§ WHAT YOU ARE ASKED TO DO: Go line by line through the entries below and copy those containing the string "depth".

§ EXTRACTED RECORDS:
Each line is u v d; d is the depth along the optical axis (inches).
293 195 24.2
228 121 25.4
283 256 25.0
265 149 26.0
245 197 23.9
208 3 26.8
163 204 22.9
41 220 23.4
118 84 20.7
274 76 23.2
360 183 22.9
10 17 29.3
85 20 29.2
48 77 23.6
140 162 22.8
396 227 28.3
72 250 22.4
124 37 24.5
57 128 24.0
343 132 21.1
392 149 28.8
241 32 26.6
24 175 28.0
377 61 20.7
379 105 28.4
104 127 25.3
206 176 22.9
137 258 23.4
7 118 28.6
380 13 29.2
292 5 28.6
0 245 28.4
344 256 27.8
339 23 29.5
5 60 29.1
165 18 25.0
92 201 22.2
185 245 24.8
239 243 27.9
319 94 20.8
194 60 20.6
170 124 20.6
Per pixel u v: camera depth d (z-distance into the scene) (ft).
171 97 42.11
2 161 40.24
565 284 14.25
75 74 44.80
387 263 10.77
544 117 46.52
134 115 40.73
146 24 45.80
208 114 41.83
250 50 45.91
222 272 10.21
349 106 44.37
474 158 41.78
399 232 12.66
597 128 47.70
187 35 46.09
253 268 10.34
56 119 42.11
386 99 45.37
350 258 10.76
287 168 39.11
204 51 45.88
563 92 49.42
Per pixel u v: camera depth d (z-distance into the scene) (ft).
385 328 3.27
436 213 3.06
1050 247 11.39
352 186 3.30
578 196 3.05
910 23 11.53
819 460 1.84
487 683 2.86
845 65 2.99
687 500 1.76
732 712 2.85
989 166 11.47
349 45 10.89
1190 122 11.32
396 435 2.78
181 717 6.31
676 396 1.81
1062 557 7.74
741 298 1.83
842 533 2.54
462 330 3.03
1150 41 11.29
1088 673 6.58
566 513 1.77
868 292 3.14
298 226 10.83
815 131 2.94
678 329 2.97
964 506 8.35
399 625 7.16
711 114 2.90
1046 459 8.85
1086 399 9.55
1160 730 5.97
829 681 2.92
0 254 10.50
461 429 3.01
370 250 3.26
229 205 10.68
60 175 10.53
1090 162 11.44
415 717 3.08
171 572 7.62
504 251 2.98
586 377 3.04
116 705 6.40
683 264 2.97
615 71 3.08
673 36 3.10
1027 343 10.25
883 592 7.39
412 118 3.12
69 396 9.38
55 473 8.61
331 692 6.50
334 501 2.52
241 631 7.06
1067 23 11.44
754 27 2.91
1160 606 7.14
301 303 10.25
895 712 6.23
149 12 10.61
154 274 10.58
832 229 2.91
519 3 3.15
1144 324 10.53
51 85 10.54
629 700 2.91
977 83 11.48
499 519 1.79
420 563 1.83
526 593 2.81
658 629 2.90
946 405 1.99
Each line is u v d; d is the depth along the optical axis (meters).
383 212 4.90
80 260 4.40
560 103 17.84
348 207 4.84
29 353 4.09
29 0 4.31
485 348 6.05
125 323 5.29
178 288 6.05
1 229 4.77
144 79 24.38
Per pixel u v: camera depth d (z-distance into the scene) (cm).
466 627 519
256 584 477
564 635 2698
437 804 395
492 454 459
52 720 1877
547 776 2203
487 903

§ RESULT OF THIS EXERCISE:
Each line is u v d; d is the depth along the optical axis (inches).
Per pixel u v: camera depth d (z-distance into the scene) (ft).
Per pixel u v: camera depth d (z-distance into the scene) (ft).
Each line is u v d; d is the depth along the optical axis (meters).
Per pixel u v: camera depth d (z-distance into the scene) (cm).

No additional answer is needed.